Federal contractor and federal employee exceptions

CEPAA does not override federal law. Two categories of workers usually fall outside its protection:

  • Federal civilian employees, who remain subject to the Drug-Free Workplace Act and agency-specific rules
  • Private-sector employees whose jobs are governed by Department of Transportation regulations (commercial drivers, pilots, transit, certain pipeline and maritime workers) or by a federal contract or grant that requires drug testing

The contractor exception is narrower than many employers claim. The federal contract or funding agreement must actually require the action, not merely encourage drug-free workplaces. A generic drug-free workplace policy adopted to mirror federal expectations is not enough. The Drug-Free Workplace Act itself does not mandate testing or termination for off-duty cannabis use.

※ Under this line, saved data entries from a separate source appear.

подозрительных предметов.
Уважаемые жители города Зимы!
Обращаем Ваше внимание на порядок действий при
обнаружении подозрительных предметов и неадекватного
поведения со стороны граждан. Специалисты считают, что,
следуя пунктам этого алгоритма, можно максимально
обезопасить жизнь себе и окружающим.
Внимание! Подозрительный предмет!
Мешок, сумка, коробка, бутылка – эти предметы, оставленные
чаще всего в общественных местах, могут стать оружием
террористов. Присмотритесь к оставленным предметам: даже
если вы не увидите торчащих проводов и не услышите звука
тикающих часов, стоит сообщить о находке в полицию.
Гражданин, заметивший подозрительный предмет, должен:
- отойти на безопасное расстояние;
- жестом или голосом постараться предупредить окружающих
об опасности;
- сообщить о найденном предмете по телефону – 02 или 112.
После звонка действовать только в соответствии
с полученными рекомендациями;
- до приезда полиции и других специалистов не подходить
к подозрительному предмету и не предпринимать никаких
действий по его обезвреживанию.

How a Wrongful Termination Attorney DC workers trust builds a CEPAA case

When a positive cannabis test triggers a firing in the District, counsel typically looks at:

  • Whether the position was formally designated safety-sensitive in writing before the test
  • Whether the employer provided the annual CEPAA notice the law requires
  • Whether the alleged “additional factors indicating impairment” were documented contemporaneously or invented after the fact
  • The actual contract or funding agreement cited as a federal exception, to see whether it really requires the action
  • Whether the worker is a medical cannabis patient, which triggers DCHRA disability-accommodation analysis
  • The one-year filing window with the DC Office of Human Rights and the parallel private right of action

These cases frequently raise disability discrimination claims under the DCHRA when medical cannabis treats an underlying condition.

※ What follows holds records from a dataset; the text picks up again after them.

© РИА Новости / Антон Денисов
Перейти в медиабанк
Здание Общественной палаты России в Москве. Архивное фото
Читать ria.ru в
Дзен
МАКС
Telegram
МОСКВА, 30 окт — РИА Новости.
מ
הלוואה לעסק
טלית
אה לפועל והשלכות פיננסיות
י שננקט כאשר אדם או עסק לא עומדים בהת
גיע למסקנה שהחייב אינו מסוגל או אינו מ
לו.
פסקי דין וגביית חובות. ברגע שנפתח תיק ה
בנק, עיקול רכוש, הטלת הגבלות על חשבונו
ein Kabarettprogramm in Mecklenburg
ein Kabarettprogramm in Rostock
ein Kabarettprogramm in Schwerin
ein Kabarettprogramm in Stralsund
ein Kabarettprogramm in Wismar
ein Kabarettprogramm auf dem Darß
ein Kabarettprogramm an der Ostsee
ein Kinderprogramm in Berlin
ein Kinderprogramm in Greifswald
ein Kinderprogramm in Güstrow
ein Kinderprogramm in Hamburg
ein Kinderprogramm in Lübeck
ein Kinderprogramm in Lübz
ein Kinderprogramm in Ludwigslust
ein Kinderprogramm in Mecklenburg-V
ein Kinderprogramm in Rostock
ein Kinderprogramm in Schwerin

Medical cannabis patients get an extra layer

CEPAA amended the DCHRA so that an employer must treat a medical cannabis program patient’s use of medical cannabis to treat a disability the same as it treats the legal use of a controlled substance prescribed under medical supervision. That is essentially a reasonable-accommodation obligation grafted onto cannabis use. A patient with PTSD, chronic pain, or anxiety registered in DC’s or another state’s program cannot be fired for a positive test the way an unregistered recreational user might be, even outside the safety-sensitive context.

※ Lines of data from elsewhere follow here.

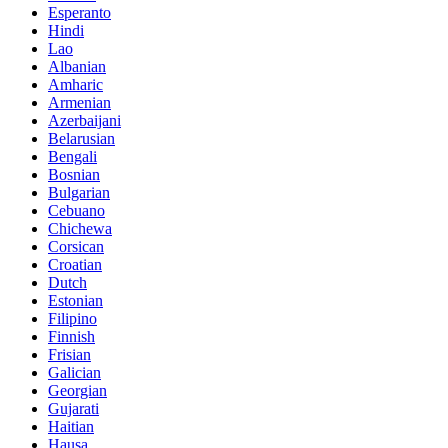
Esperanto
Hindi
Lao
Albanian
Amharic
Armenian
Azerbaijani
Belarusian
Bengali
Bosnian
Bulgarian
Cebuano
Chichewa
Corsican
Croatian
Dutch
Estonian
Filipino
Finnish
Frisian
Galician
Georgian
Gujarati
Haitian
Hausa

What to preserve if you have been fired

If a positive cannabis test or related accusation triggered your discipline or termination in DC:

  • Save the test result, chain-of-custody form, and any related communications from the lab or employer
  • Pull the job description and any written safety-sensitive designation, plus the CEPAA notice the employer was supposed to provide
  • Write down the immediate context, including any accident, supervisor observations, accommodation conversations, or unusual behavior cited by the employer
  • Keep your medical cannabis registration if you have one, and any documentation linking cannabis use to a disability

The DC Office of Human Rights publishes guidance and the CEPAA notice template at ohr.dc.gov. The Drug-Free Workplace Act’s actual text is on the Department of Labor’s website at dol.gov. Internal pages worth pairing with this post include a DC wrongful termination overview, a disability discrimination guide, and a severance review page.

Bottom line

A positive cannabis test in DC no longer means an automatic lawful firing. Off-duty use is protected for most workers, the safety-sensitive carve-out has real limits, and the federal contractor exception is narrower than employers often assume. A consultation with a wrongful termination attorney DC workers can rely on will sort the exceptions, evaluate the impairment evidence the employer claims to have, and identify whether DCHRA disability claims layer on top. If you have a severance offer in hand, get it reviewed before signing, since CEPAA waivers can be challenged when they are buried in a release that would otherwise foreclose a meritorious claim.